STUDY TEXT:
Apartment building superintendent and basement apartment occupant Raul Sanchez, 57, has been arrested for running what authorities are calling one of the worst dog fighting rings they have seen.
The New York Police Department (NYPD) worked in tandem with the American Society for the Prevention of Cruelty to Animals (ASPCA) to remove 47 Pit Bull Terriers from the windowless basement room.
Rescuers described that as they led the terrified dogs from the building and to safety that day, many of the Pitties squinted in the sunlight, having never been outside of the basement.
“It’s pretty horrific inside — horrible conditions,” NYPD Deputy Inspector Anthony Favale said during a press conference following the rescue. “I couldn’t even describe it; the dogs appear to be in various stages of abuse and injury.”
Inside the basement, authorities discovered the 47 dogs, which ranged from young 12-week-old pups to about 5-years-old, living in 22 small, stacked cages alongside a makeshift fighting ring and an area that could hold about 100 spectators.
ASPCA Humane Law Enforcement Senior Director of Operations Howard Lawrence said many of the Pit Bull Terriers rescued bore telltale signs of dog fighting.

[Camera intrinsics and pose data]
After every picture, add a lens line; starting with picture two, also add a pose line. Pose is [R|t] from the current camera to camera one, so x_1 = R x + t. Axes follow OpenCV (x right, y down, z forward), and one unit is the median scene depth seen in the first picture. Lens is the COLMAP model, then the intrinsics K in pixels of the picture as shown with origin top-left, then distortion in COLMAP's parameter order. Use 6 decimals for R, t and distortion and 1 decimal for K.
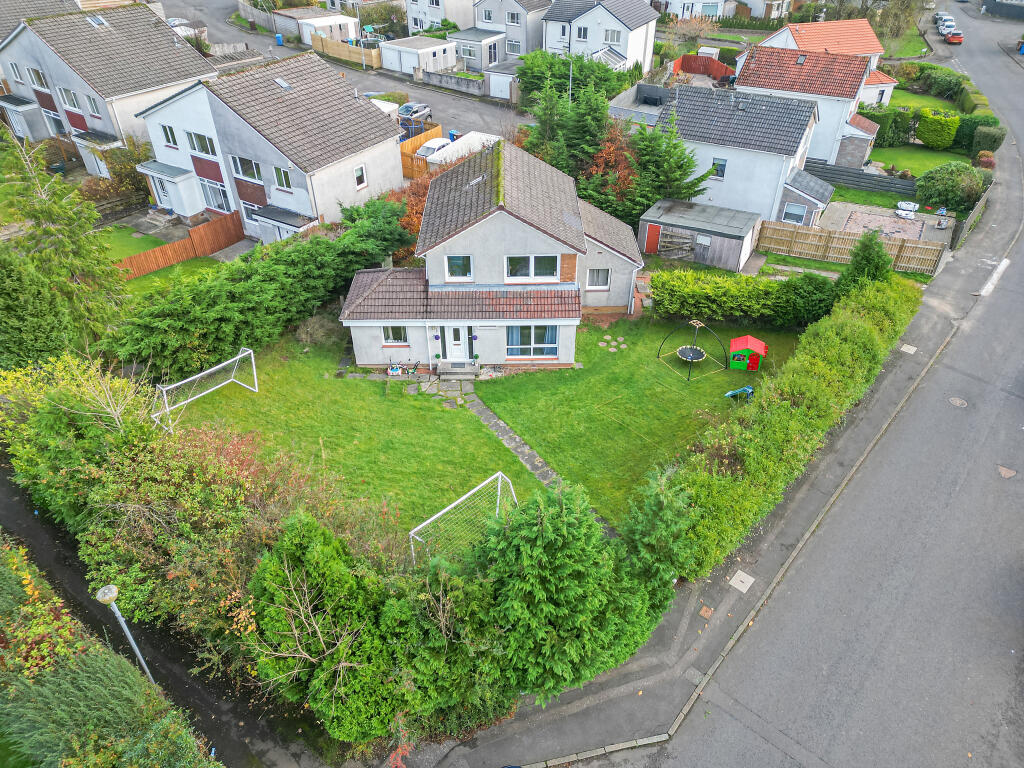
lens RADIAL K [[688.5, 0, 504.6], [0, 688.5, 353.3], [0, 0, 1]] dist [0.079615, -0.057589]
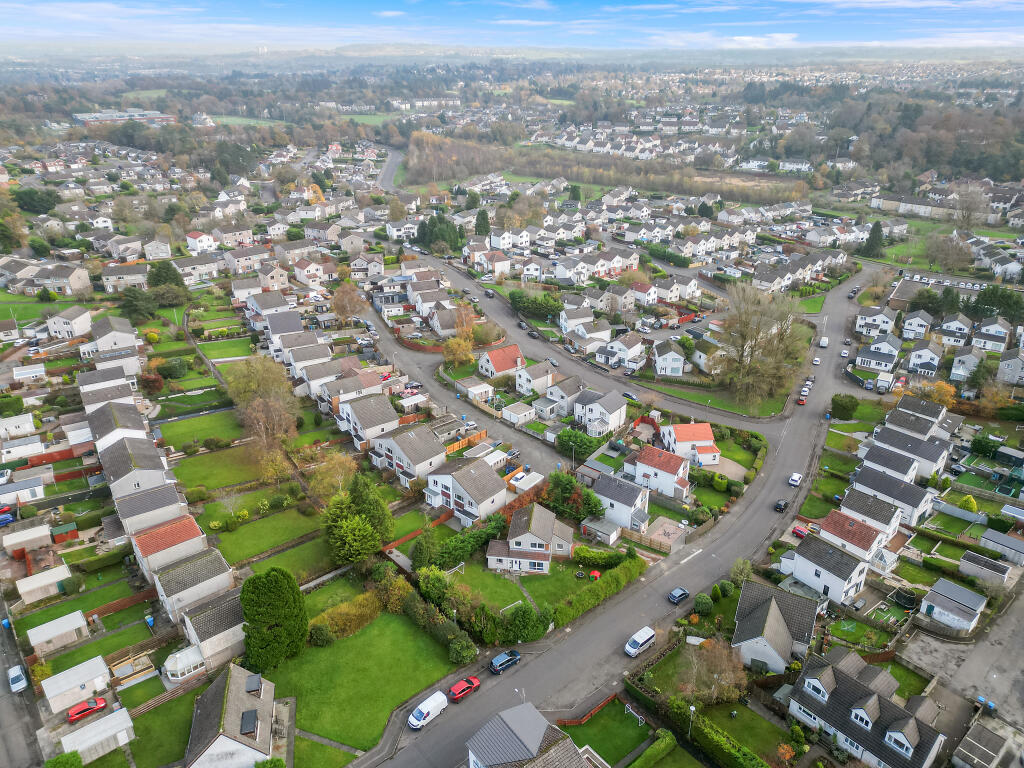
lens RADIAL K [[682.0, 0, 523.0], [0, 682.0, 360.8], [0, 0, 1]] dist [0.085680, -0.070615]
pose [[0.991016, 0.066621, -0.115966, 0.309197], [-0.089278, 0.975156, -0.202731, -0.323351], [0.099579, 0.211262, 0.972344, -2.685697]]
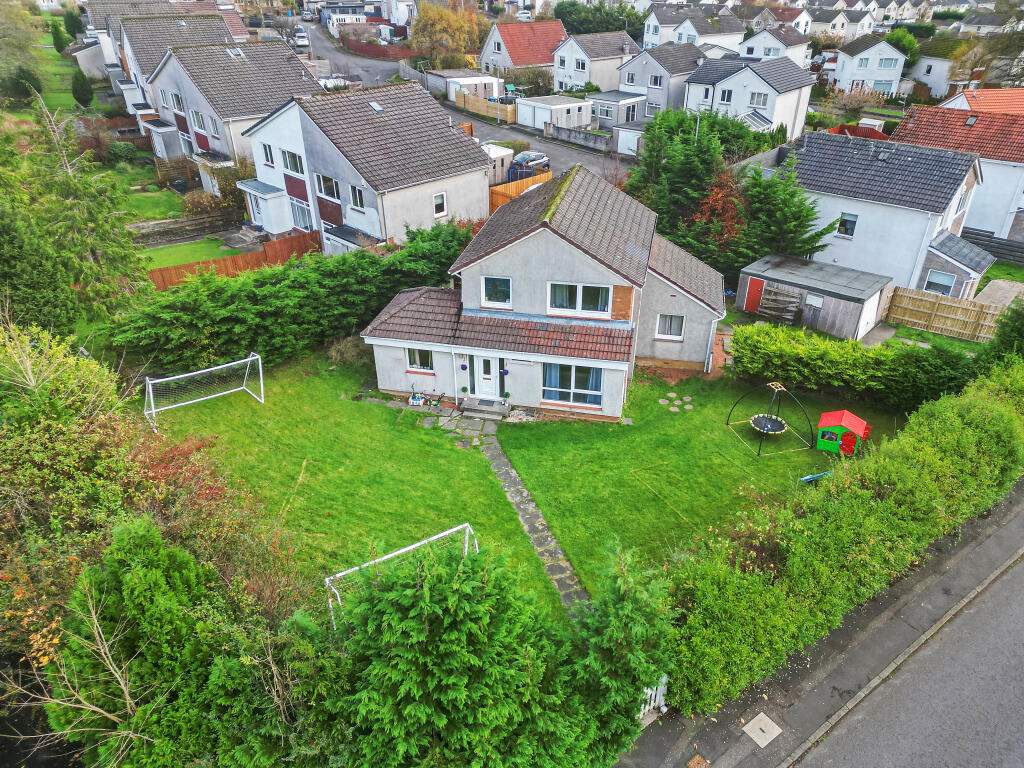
lens RADIAL K [[682.0, 0, 523.0], [0, 682.0, 360.8], [0, 0, 1]] dist [0.085680, -0.070615]
pose [[0.975756, 0.107731, -0.190512, 0.133212], [-0.126133, 0.988171, -0.087228, 0.033172], [0.178861, 0.109143, 0.977802, 0.151497]]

ACTIVITY:
Answer these questions using the dog fighting report:
(a) How many Pit Bull Terriers were removed from the windowless basement room?
(b) Which NYPD Deputy Inspector spoke at the press conference after the rescue?
(c) What was the age range of the dogs discovered in the basement?

ANSWER TO THIS PROBLEM:
(a) 47
(b) Anthony Favale
(c) From 12-week-old pups to about 5 years old